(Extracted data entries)

◇ ◇ ◇ ◇

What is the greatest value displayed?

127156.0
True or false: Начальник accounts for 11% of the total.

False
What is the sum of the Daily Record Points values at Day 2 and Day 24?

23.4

◇ ◇ ◇ ◇

**WHAT YOU SHOULD DO:** Rewrite every item above, putting "highest" wherever "greatest" appears and leaving all other text unchanged.

**ANSWER:**
What is the highest value displayed?

127156.0
True or false: Начальник accounts for 11% of the total.

False
What is the sum of the Daily Record Points values at Day 2 and Day 24?

23.4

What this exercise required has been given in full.